Apart from that, the integration solves the problem of properties. KafkaContinuousStream class has a property called pollTimeoutMs. This parameter defines how long the client will wait for the data arriving from the broker, ie. how long it will block with a poll() call. In previous versions this value was always set to default 512 ms because it was retrieved from lower cased properties defined in KafkaProvider (kafkaconsumer.polltimeoutms) and it was expected to be defined in camelCase-style (kafkaConsumer.pollTimeoutMs). To fix this issue, and at the same time avoid similar ones in the future, Apache Spark 3.0 uses now org.apache.spark.sql.util.CaseInsensitiveStringMap as the input passed to KafkaContinuousStream:

class KafkaContinuousStream(
    private[kafka010] val offsetReader: KafkaOffsetReader,
    kafkaParams: ju.Map[String, Object],
    options: CaseInsensitiveStringMap,
    metadataPath: String,
    initialOffsets: KafkaOffsetRangeLimit,
    failOnDataLoss: Boolean)

The final change from that category is the support of Apache Kafka 2.4.1 (not really a bug fix but didn't know where to put it :P).

That's all I found for Apache Kafka integration improvements.
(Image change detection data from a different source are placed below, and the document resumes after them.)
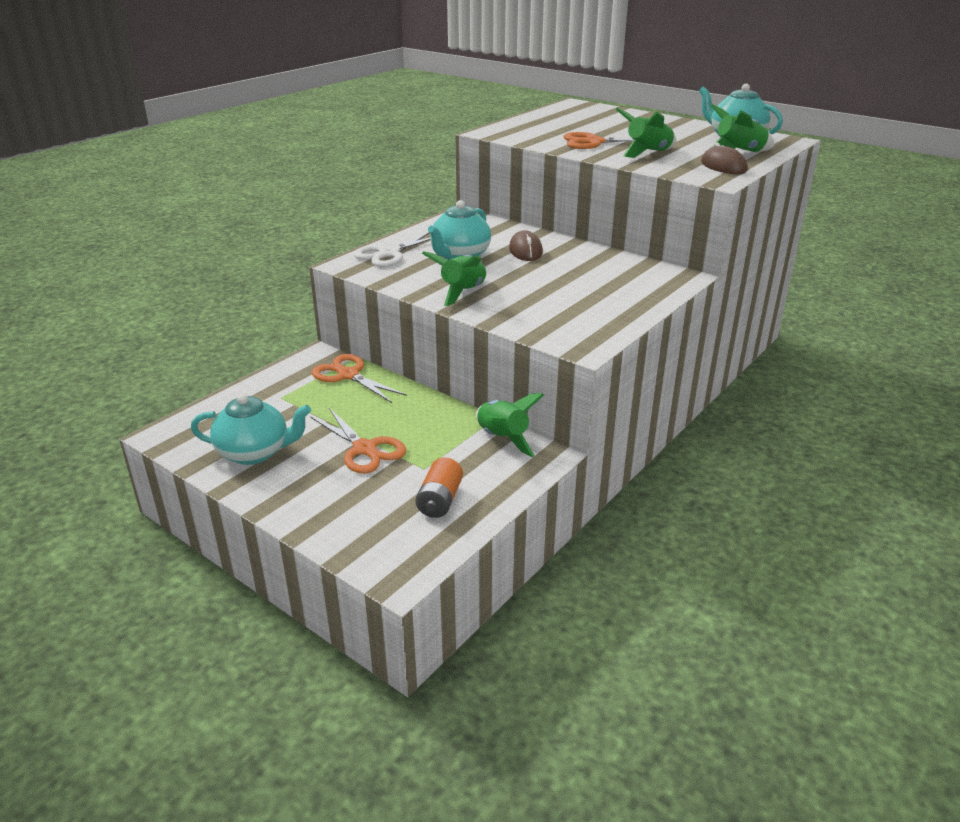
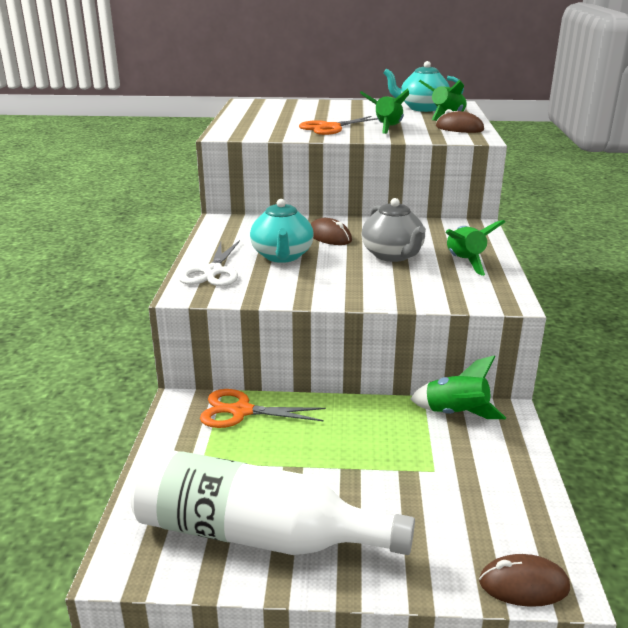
camera: 35 degrees left, 5 degrees down
turquoise teapot [191,394,311,465] -> white bottle [131,448,415,555]
orange scissors [310,408,406,474] -> none
orange battery [415,457,463,518] -> none
green rocket [422,251,487,306] -> green rocket moved to [446,220,505,276]
none -> grey teapot [361,198,426,262]
none -> brown mouse [479,554,570,607]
Personally, I missed out on the delegation token support in 2.4, so that's why I covered it pretty widely at the beginning of the post. But apart from that, there are some other interesting changes in the source code, like the metadata support through headers reading and the last bug fix introducing a new way to manage producer's pool to handle their expiration time correctly.